Canzonette per l’estate
Ritmi ballabili, testi sognabili e trapuntati di positivismi elementari incrociati ai disincanti del reale che pressa, amore a carrettate, e naturalmente, ritmi ballabili e melodie frizzanti. Siamo alle solite: con l’estate le playlist delle radio e gli streaming internautici sono intasate di canzoncine bubblegum costruite per far da colonna sonora ai giorni dell’evasione, balneare o metropolitana che sia. È ancora presto per decretare quale sarà la canzone regina di quest’anno, ma i nomi che circolano sono quelli appena citati.

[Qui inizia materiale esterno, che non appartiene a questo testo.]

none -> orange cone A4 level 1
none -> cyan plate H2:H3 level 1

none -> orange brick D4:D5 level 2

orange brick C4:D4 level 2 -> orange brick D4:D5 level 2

Col faccino pulito e lo sguardo innamorante, Riccardo Marcuzzi in arte Riki, sta tenendo botta alla grande, dimostrando così che ai talent come a Sanremo non è necessario uscire da trionfatori per sbancare i mercati. Sette brani per poco più di 20 minuti di musica, ma questo piccolo album, intitolato come il singolo guida Perdo le parole è uno dei pezzi forti di questa torrida estate 2017: un po’ di rap addomesticato, tastiere e bassi guizzanti molto pop, un furbissimo mix di ballate sognanti e di pezzi più grintosi per un prodotto che sta funzionando benissimo; ma il Nostro e il suo entourage sanno che tocca battere il ferro finché è caldo ed è già al lavoro per sfornare il second-out.

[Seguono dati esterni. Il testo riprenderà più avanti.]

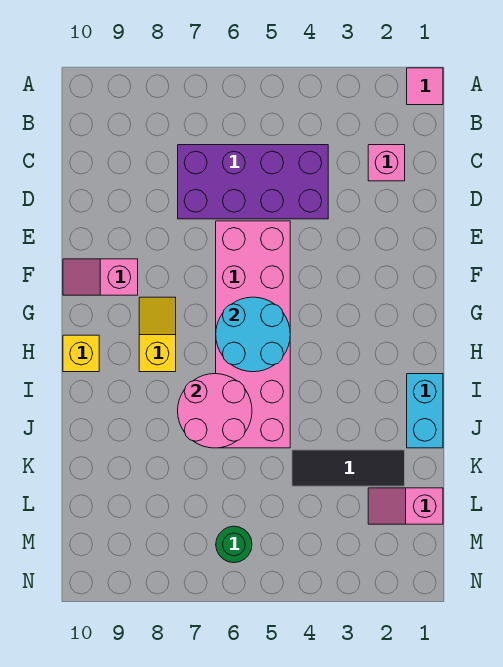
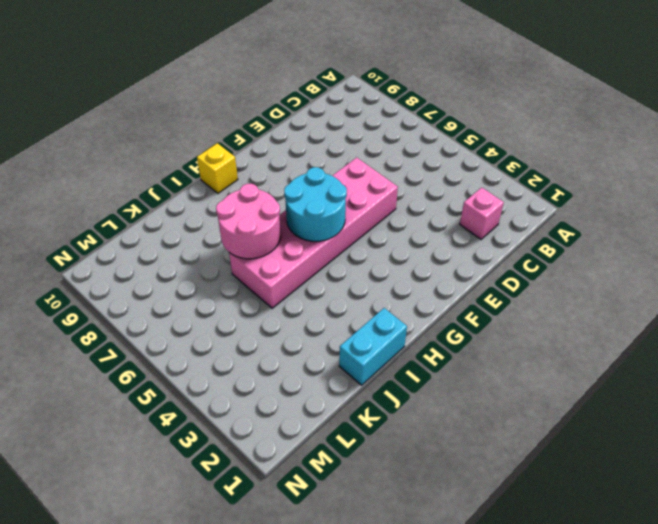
none -> pink tile A1 level 1
none -> purple brick C4:D7 level 1
none -> pink slope F9:F10 level 1 top 9

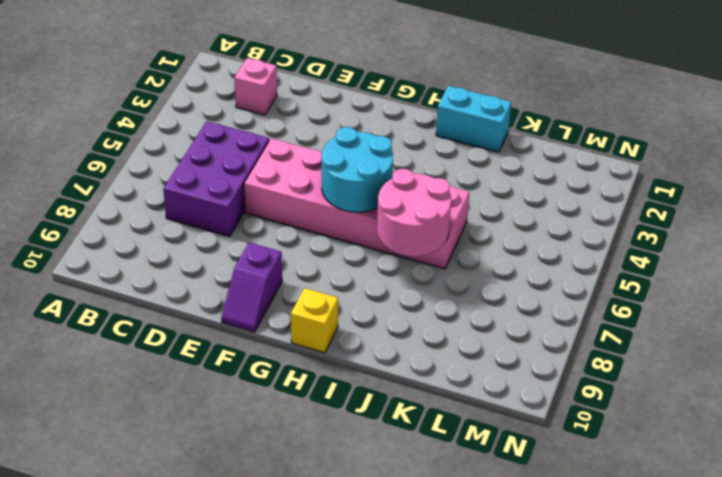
purple brick C5:D7 level 1 -> purple brick C4:D7 level 1
purple slope F9:F10 level 1 top 9 -> pink slope F9:F10 level 1 top 9
none -> pink tile A1 level 1
none -> yellow slope G8:H8 level 1 top H
none -> black tile K2:K4 level 1

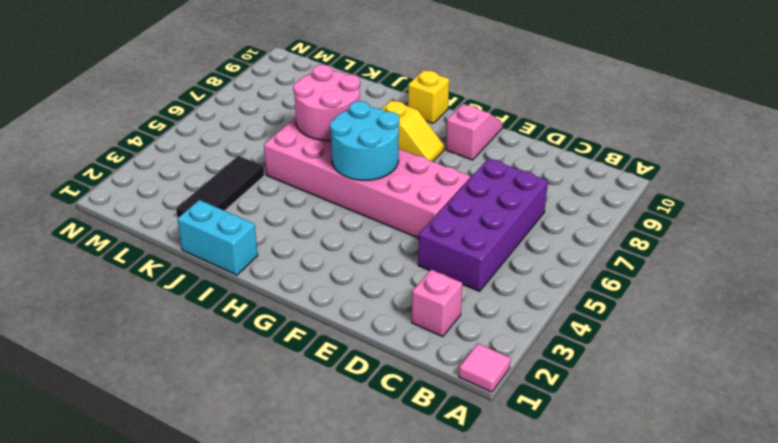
none -> pink slope L1:L2 level 1 top 1
none -> green round brick M6 level 1

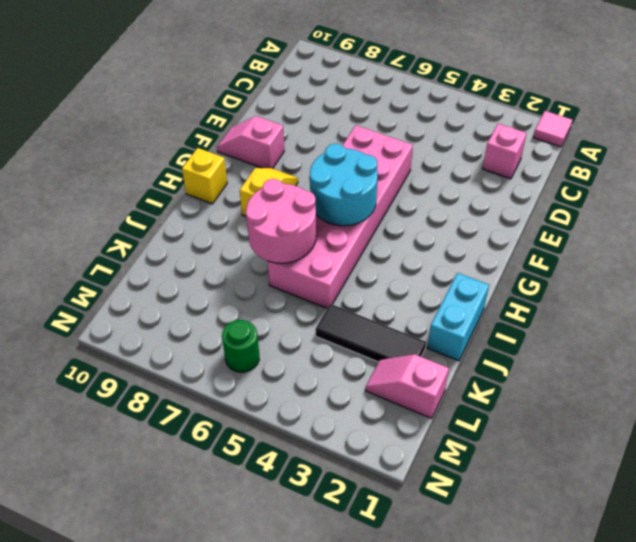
none -> purple brick C4:D7 level 1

Anche perché la concorrenza mica sta a guardare. A cominciare da Gué Pequeno, all’anagrafe Cosimo Fini, milanese classe 1980. Già membro del gruppo Club Dogo, il giovanotto ha scelto partnership di livello e piuttosto trendy, come Sfera Ebbasta e Marracash, ma anche un vecchio marpione come Enzo Avitabile. Rispetto a Riki è più stagionato ed ovviamente vanta un curriculum ben più consistente (cinque album all’attivo); soprattutto utilizza un gergo molto più ruspante e stradaiolo. L’ennesimo hip-hopper duro e senza peli sulla lingua, epperò perfettamente integrato nel sistema, senza neanche preoccuparsi delle contraddizioni.

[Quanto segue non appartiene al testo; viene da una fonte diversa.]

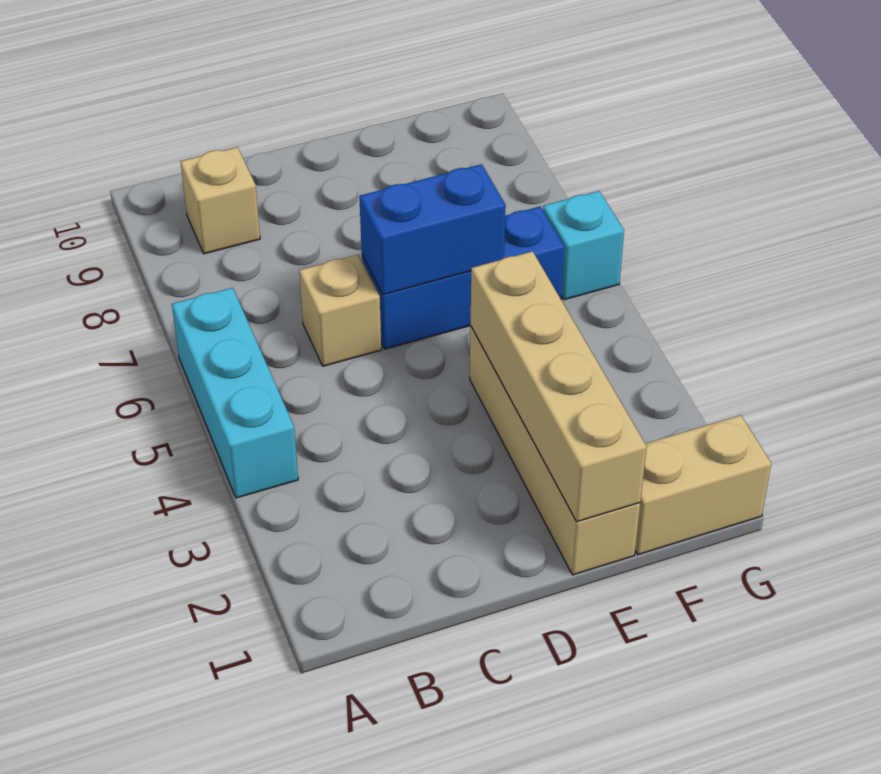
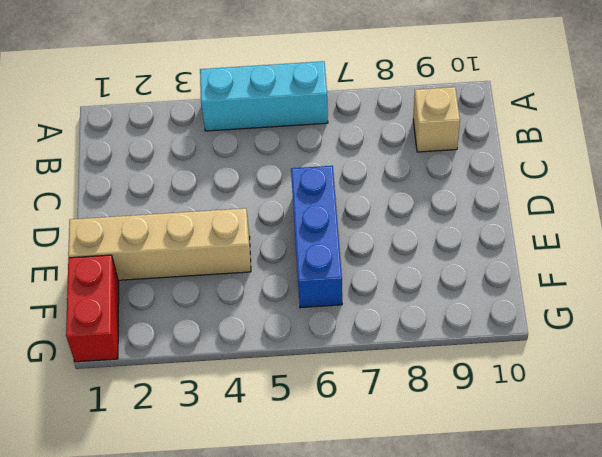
red brick F1:G1 level 1 -> tan brick F1:G1 level 1
none -> tan brick C6 level 1
none -> cyan brick G6 level 1

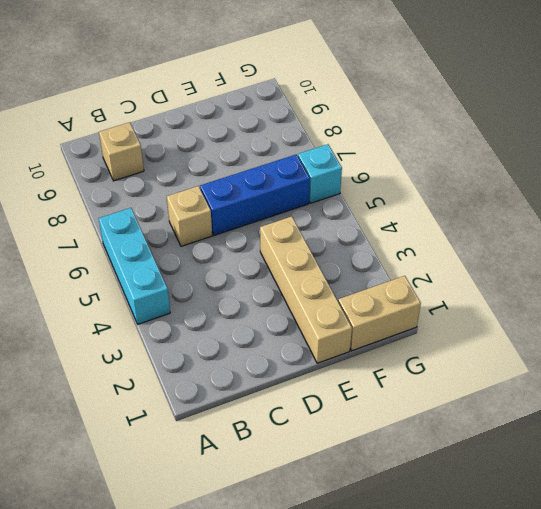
none -> blue brick D6:E6 level 2
none -> tan brick E1:E4 level 2

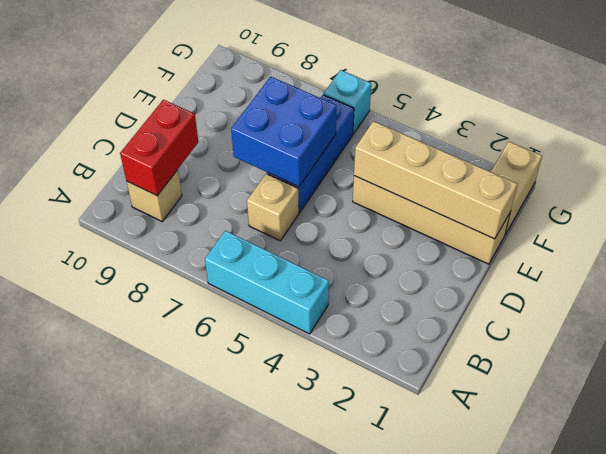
red brick B9:C9 level 2 -> none
blue brick D6:E7 level 2 -> blue brick D6:E6 level 2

Ricki & Gué, incarnano entrambi un cliché più che navigato: il primo rassicurante e buonista, l’altro più ombroso e vernacolare. Eppure entrambi fanno parte dello stesso format: il cosiddetto mainstream, ovvero ciò che sui mercati di massa tira, fa tendenza, e possiede intriganza sufficiente per sbucare dal mazzo – sempre troppo nutrito – delle offerte di stagione dei supermercati della musica. Altri ne seguiranno, prima ancora che calino le brume dell’autunno.